A worthy citizen of Ravenna, Pier Giardino by name, and for a long time himself the pupil of Dante, was wont to relate how, in the eighth month after the death of his master, this same Jacopo arrived at his house in the night, just near to the hour of dawn, and told him that he had that very night, a very short time previously seen a vision in his sleep of Dante, his father, clad in white robes and with an unwonted light upon his face, advance towards him; that it seemed as if he, Jacopo, then addressed him and asked him if he still lived; to which he replied, Yes, but that he was alive with a true life—not with this of ours. Then it seemed as if he (Jacopo) further asked him (Dante) whether before passing into the true life he had completed his work, and, if he had completed it, where was the missing portion, which they had sought in vain, to be found. To this question he appeared to hear for the second time the answer, Yes, I finished it. And then it seemed as if the spirit took him by the hand and led him into the chamber where he was wont to sleep when in life, and, touching one part of it, he said, “It is here, that which you have so long sought for.” And having said this, it seemed as if both the vision and his own sleep vanished simultaneously, on which account he (Jacopo) would declare that he was quite unable to keep from coming to him (Pier Giardino) at once to relate what had occurred, in order that they might both go together and search in the spot indicated, of which he retained an accurate recollection, in order to see if it had been pointed out by a true spirit or was merely a false delusion of the mind (Phillimore, 1898, p180).

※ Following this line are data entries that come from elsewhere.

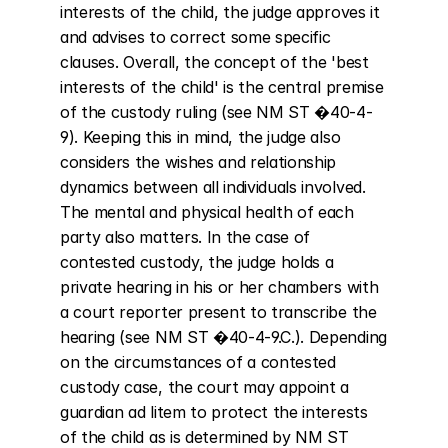
interests of the child, the judge approves it 
and advises to correct some specific 
clauses. Overall, the concept of the 'best 
interests of the child' is the central premise 
of the custody ruling (see NM ST �40-4-
9). Keeping this in mind, the judge also 
considers the wishes and relationship 
dynamics between all individuals involved. 
The mental and physical health of each 
party also matters. In the case of 
contested custody, the judge holds a 
private hearing in his or her chambers with 
a court reporter present to transcribe the 
hearing (see NM ST �40-4-9.C.). Depending 
on the circumstances of a contested 
custody case, the court may appoint a 
guardian ad litem to protect the interests 
of the child as is determined by NM ST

Renaissance humanist Giovanni Boccaccio (1313-1375), in compiling his biography of Dante, received the story directly from Pier Giardino himself. Giardino and Jacopo set about looking for the manuscript in the spot Dante’s ghost had indicated.
So they went together, it still being dark, to the house where Dante died, and calling up the master they proceeded to the place pointed out. There was a piece of matting fastened against the wall, as they had before noticed when Dante lived there. On removing it an opening was discovered behind, and in it they found many writings which had become moldy from the damp, and would have perished had they remained there much longer. Having carefully cleaned them, they perceived the numbers of the missing cantos, and found to their joy that the papers contained the conclusion of the poem—the last thirteen. These they gladly copied, and sent them to Messer Cane, and thus the labour of so many years was rendered perfect (Baynes, 1891, p74).
Writers generally don’t like having words put in their mouth. They figure that’s their job and a minor road bump like death just shouldn’t get in the way of the ending to a good story as originally conceived. Oscar Wilde once said, “A writer is someone who has taught his mind to misbehave”. This comes in handy when you shuffle off this mortal coil, having misplaced the epilogue.
Baynes, Herbert. Dante and His Ideal. New York: Macmillan & Company, 1891.
Phillimore, Catherine Mary. Dante At Ravenna: a Study. London: E. Stock, 1898.
Toynbee, Paget Jackson, 1855-1932. Dante Alighieri, His Life and Works. [4th ed.] New York: The Macmillan Company, 1910.